▶ **EXERCISE SET**:
[1] Answer these questions about the news briefs:
(a) On what date did the cigar appear in the Supreme Court's plenary hall?
(b) What did the Court president order the area sprinkled with?
(c) How many liters of ethanol did Brazil export last year?
[2] Rewrite the news briefs starting with "POLITICAL WITCHCRAFT" and going on through "cause someone harm.", putting "salt" in place of "holy water".

▶ **SOURCE EXTRACT**:
-*-

POLITICAL WITCHCRAFT
A hand-rolled cigar riddled with pins and dripping with sulfur appeared in the Supreme Court’s plenary hall on February 22, following a Court resolution on the Supreme Electoral Council crisis that favored the FSLN and was denounced by all other parties. Although the Court president declared, “I’m a Christian and don’t believe in these things,” he ordered the area sprinkled with holy water “just in case.” The creepy event got front-page coverage in the newspapers. Those in the know about such esoterica said it was difficult to ascertain which party was behind this “cigar ritual,” which they claimed is a recognized expression of a deal with the devil to cause someone harm.

BRAZIL OFFERS ETHANOL AS FUEL
The government of Brazil has offered to help the countries of Central America and the Caribbean through projects to produce ethanol as an alternative to petroleum derivatives. Ethanol is obtained from sugar cane, of which Brazil is the world’s largest producer. A full 70% of the cars sold in that country already run indistinctly on gasoline or ethanol. Last year Brazil produced 16 billion liters of ethanol, of which it exported 2.6 billion.

-*-

[Stored items from a collection]
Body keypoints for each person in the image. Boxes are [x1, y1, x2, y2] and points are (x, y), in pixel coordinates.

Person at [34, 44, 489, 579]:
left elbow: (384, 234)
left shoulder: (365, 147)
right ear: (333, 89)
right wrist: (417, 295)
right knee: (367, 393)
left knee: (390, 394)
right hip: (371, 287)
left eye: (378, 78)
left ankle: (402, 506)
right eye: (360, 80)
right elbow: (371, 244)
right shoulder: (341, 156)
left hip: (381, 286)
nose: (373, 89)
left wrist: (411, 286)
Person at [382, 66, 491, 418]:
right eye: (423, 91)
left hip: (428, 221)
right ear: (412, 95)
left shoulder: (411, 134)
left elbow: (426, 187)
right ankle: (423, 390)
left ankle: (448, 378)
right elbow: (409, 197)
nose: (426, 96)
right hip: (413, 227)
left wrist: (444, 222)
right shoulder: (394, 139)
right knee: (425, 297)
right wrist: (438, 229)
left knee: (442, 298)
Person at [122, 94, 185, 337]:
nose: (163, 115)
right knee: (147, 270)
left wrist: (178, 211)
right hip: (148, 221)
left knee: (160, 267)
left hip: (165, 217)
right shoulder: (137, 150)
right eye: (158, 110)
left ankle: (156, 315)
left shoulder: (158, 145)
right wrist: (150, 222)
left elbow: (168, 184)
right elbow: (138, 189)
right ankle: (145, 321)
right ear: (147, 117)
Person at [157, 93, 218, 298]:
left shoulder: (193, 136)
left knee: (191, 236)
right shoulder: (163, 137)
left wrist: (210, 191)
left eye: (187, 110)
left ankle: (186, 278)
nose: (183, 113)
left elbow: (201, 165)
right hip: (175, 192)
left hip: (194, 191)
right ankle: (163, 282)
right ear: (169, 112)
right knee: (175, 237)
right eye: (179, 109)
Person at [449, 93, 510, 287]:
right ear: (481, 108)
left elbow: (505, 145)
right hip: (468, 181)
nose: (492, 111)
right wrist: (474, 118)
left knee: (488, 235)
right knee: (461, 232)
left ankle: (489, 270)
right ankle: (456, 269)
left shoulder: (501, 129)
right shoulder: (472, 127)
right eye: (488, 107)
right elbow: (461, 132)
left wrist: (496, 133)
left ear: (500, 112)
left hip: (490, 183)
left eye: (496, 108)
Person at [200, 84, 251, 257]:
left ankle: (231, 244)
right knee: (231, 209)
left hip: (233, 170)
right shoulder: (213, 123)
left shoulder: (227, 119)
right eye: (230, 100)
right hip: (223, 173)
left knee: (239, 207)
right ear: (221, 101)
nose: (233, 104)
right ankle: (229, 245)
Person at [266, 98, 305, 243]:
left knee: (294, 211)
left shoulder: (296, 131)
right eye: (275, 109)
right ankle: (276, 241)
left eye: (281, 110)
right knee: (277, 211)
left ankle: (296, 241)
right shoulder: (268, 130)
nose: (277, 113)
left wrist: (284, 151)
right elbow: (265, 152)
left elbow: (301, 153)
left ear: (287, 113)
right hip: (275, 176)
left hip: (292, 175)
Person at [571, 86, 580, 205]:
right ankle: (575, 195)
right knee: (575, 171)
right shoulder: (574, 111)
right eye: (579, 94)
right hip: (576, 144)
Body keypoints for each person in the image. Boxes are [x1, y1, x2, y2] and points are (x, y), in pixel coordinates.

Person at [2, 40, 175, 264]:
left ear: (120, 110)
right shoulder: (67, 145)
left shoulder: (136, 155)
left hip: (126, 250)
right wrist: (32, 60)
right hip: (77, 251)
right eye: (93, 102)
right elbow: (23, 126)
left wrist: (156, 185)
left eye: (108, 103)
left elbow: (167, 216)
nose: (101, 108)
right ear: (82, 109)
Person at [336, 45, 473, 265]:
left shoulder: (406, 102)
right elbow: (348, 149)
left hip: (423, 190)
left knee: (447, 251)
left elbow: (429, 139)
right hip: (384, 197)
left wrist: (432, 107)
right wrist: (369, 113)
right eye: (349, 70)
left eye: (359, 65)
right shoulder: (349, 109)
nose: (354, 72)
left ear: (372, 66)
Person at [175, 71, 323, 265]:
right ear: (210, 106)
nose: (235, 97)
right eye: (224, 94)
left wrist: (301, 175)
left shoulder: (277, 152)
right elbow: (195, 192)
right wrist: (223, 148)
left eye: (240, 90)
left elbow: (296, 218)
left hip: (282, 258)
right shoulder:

-*-

▶ **RESPONSES FOR EACH TASK**:
[1]
(a) February 22
(b) Holy water
(c) 2.6 billion

[2]
POLITICAL WITCHCRAFT
A hand-rolled cigar riddled with pins and dripping with sulfur appeared in the Supreme Court’s plenary hall on February 22, following a Court resolution on the Supreme Electoral Council crisis that favored the FSLN and was denounced by all other parties. Although the Court president declared, “I’m a Christian and don’t believe in these things,” he ordered the area sprinkled with salt “just in case.” The creepy event got front-page coverage in the newspapers. Those in the know about such esoterica said it was difficult to ascertain which party was behind this “cigar ritual,” which they claimed is a recognized expression of a deal with the devil to cause someone harm.